* **EXERCISE PROMPT**
Verbatim output of the lines below is required, with the images omitted.
*** DATASET Section Begins ***
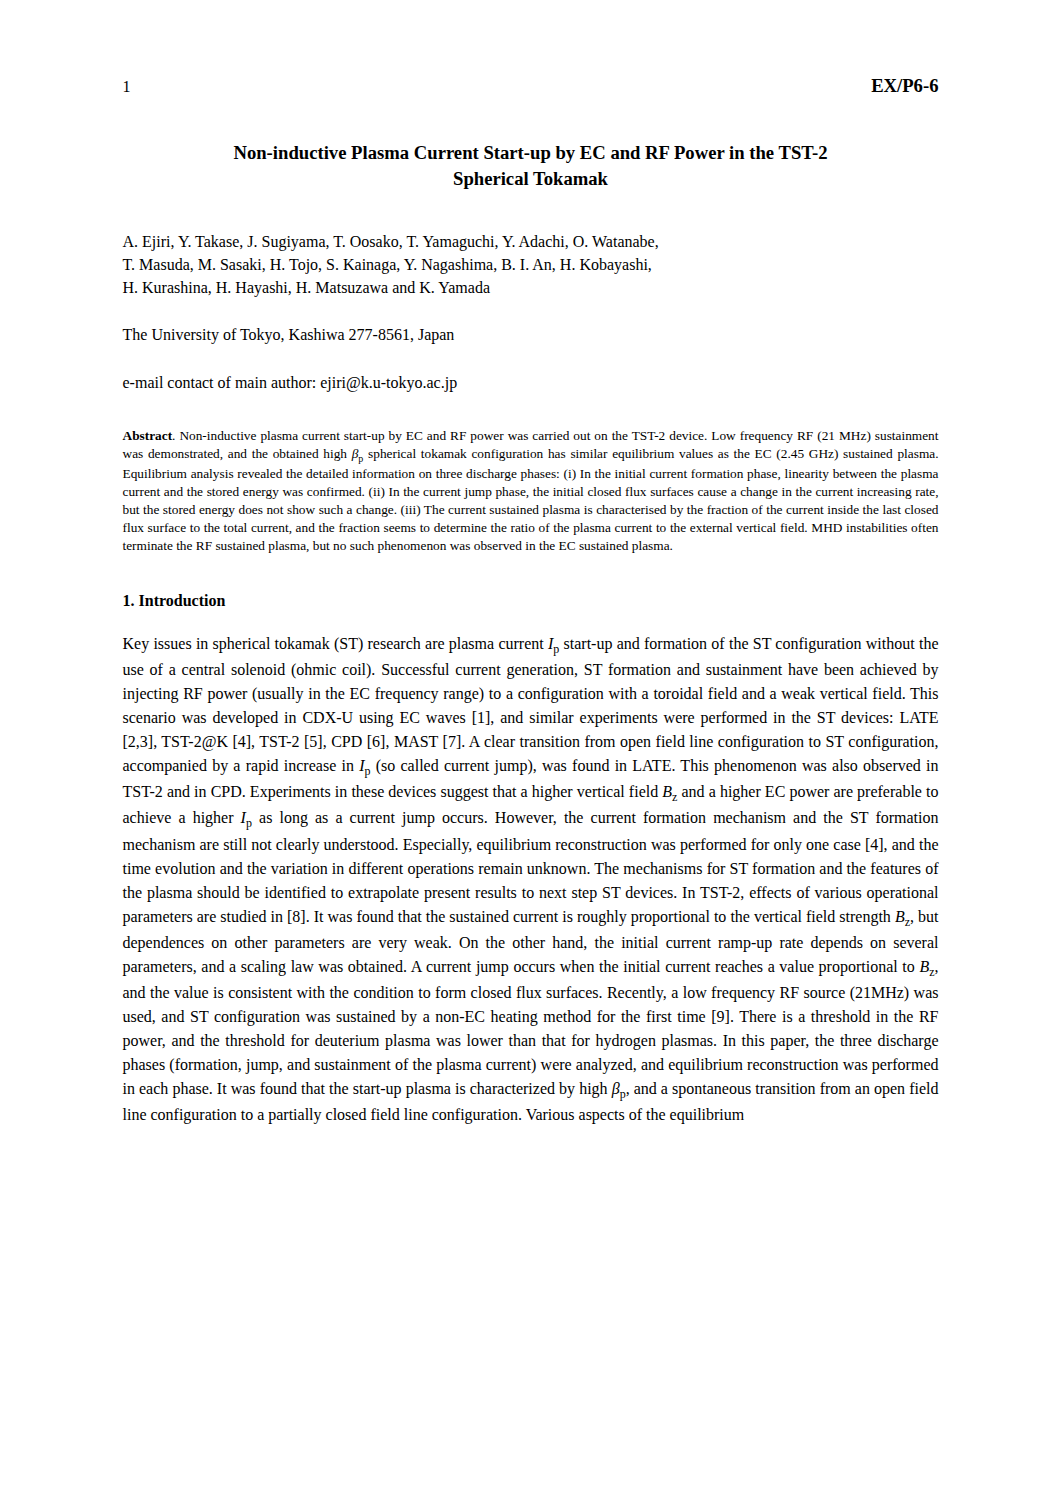1 EX/P6-6
Non-inductive Plasma Current Start-up by EC and RF Power in the TST-2
Spherical Tokamak
A. Ejiri, Y. Takase, J. Sugiyama, T. Oosako, T. Yamaguchi, Y. Adachi, O. Watanabe,
T. Masuda, M. Sasaki, H. Tojo, S. Kainaga, Y. Nagashima, B. I. An, H. Kobayashi,
H. Kurashina, H. Hayashi, H. Matsuzawa and K. Yamada
The University of Tokyo, Kashiwa 277-8561, Japan
e-mail contact of main author: ejiri@k.u-tokyo.ac.jp
Abstract. Non-inductive plasma current start-up by EC and RF power was carried out on the TST-2 device. Low frequency RF (21 MHz) sustainment was demonstrated, and the obtained high βp spherical tokamak configuration has similar equilibrium values as the EC (2.45 GHz) sustained plasma. Equilibrium analysis revealed the detailed information on three discharge phases: (i) In the initial current formation phase, linearity between the plasma current and the stored energy was confirmed. (ii) In the current jump phase, the initial closed flux surfaces cause a change in the current increasing rate, but the stored energy does not show such a change. (iii) The current sustained plasma is characterised by the fraction of the current inside the last closed flux surface to the total current, and the fraction seems to determine the ratio of the plasma current to the external vertical field. MHD instabilities often terminate the RF sustained plasma, but no such phenomenon was observed in the EC sustained plasma.
1. Introduction
Key issues in spherical tokamak (ST) research are plasma current Ip start-up and formation of the ST configuration without the use of a central solenoid (ohmic coil). Successful current generation, ST formation and sustainment have been achieved by injecting RF power (usually in the EC frequency range) to a configuration with a toroidal field and a weak vertical field. This scenario was developed in CDX-U using EC waves [1], and similar experiments were performed in the ST devices: LATE [2,3], TST-2@K [4], TST-2 [5], CPD [6], MAST [7]. A clear transition from open field line configuration to ST configuration, accompanied by a rapid increase in Ip (so called current jump), was found in LATE. This phenomenon was also observed in TST-2 and in CPD. Experiments in these devices suggest that a higher vertical field Bz and a higher EC power are preferable to achieve a higher Ip as long as a current jump occurs. However, the current formation mechanism and the ST formation mechanism are still not clearly understood. Especially, equilibrium reconstruction was performed for only one case [4], and the time evolution and the variation in different operations remain unknown. The mechanisms for ST formation and the features of the plasma should be identified to extrapolate present results to next step ST devices. In TST-2, effects of various operational parameters are studied in [8]. It was found that the sustained current is roughly proportional to the vertical field strength Bz, but dependences on other parameters are very weak. On the other hand, the initial current ramp-up rate depends on several parameters, and a scaling law was obtained. A current jump occurs when the initial current reaches a value proportional to Bz, and the value is consistent with the condition to form closed flux surfaces. Recently, a low frequency RF source (21MHz) was used, and ST configuration was sustained by a non-EC heating method for the first time [9]. There is a threshold in the RF power, and the threshold for deuterium plasma was lower than that for hydrogen plasmas. In this paper, the three discharge phases (formation, jump, and sustainment of the plasma current) were analyzed, and equilibrium reconstruction was performed in each phase. It was found that the start-up plasma is characterized by high βp, and a spontaneous transition from an open field line configuration to a partially closed field line configuration. Various aspects of the equilibrium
*** DATASET Section Ends ***
* **EXERCISE SOLUTION**
1 EX/P6-6
Non-inductive Plasma Current Start-up by EC and RF Power in the TST-2
Spherical Tokamak
A. Ejiri, Y. Takase, J. Sugiyama, T. Oosako, T. Yamaguchi, Y. Adachi, O. Watanabe,
T. Masuda, M. Sasaki, H. Tojo, S. Kainaga, Y. Nagashima, B. I. An, H. Kobayashi,
H. Kurashina, H. Hayashi, H. Matsuzawa and K. Yamada
The University of Tokyo, Kashiwa 277-8561, Japan
e-mail contact of main author: ejiri@k.u-tokyo.ac.jp
Abstract. Non-inductive plasma current start-up by EC and RF power was carried out on the TST-2 device. Low frequency RF (21 MHz) sustainment was demonstrated, and the obtained high βp spherical tokamak configuration has similar equilibrium values as the EC (2.45 GHz) sustained plasma. Equilibrium analysis revealed the detailed information on three discharge phases: (i) In the initial current formation phase, linearity between the plasma current and the stored energy was confirmed. (ii) In the current jump phase, the initial closed flux surfaces cause a change in the current increasing rate, but the stored energy does not show such a change. (iii) The current sustained plasma is characterised by the fraction of the current inside the last closed flux surface to the total current, and the fraction seems to determine the ratio of the plasma current to the external vertical field. MHD instabilities often terminate the RF sustained plasma, but no such phenomenon was observed in the EC sustained plasma.
1. Introduction
Key issues in spherical tokamak (ST) research are plasma current Ip start-up and formation of the ST configuration without the use of a central solenoid (ohmic coil). Successful current generation, ST formation and sustainment have been achieved by injecting RF power (usually in the EC frequency range) to a configuration with a toroidal field and a weak vertical field. This scenario was developed in CDX-U using EC waves [1], and similar experiments were performed in the ST devices: LATE [2,3], TST-2@K [4], TST-2 [5], CPD [6], MAST [7]. A clear transition from open field line configuration to ST configuration, accompanied by a rapid increase in Ip (so called current jump), was found in LATE. This phenomenon was also observed in TST-2 and in CPD. Experiments in these devices suggest that a higher vertical field Bz and a higher EC power are preferable to achieve a higher Ip as long as a current jump occurs. However, the current formation mechanism and the ST formation mechanism are still not clearly understood. Especially, equilibrium reconstruction was performed for only one case [4], and the time evolution and the variation in different operations remain unknown. The mechanisms for ST formation and the features of the plasma should be identified to extrapolate present results to next step ST devices. In TST-2, effects of various operational parameters are studied in [8]. It was found that the sustained current is roughly proportional to the vertical field strength Bz, but dependences on other parameters are very weak. On the other hand, the initial current ramp-up rate depends on several parameters, and a scaling law was obtained. A current jump occurs when the initial current reaches a value proportional to Bz, and the value is consistent with the condition to form closed flux surfaces. Recently, a low frequency RF source (21MHz) was used, and ST configuration was sustained by a non-EC heating method for the first time [9]. There is a threshold in the RF power, and the threshold for deuterium plasma was lower than that for hydrogen plasmas. In this paper, the three discharge phases (formation, jump, and sustainment of the plasma current) were analyzed, and equilibrium reconstruction was performed in each phase. It was found that the start-up plasma is characterized by high βp, and a spontaneous transition from an open field line configuration to a partially closed field line configuration. Various aspects of the equilibrium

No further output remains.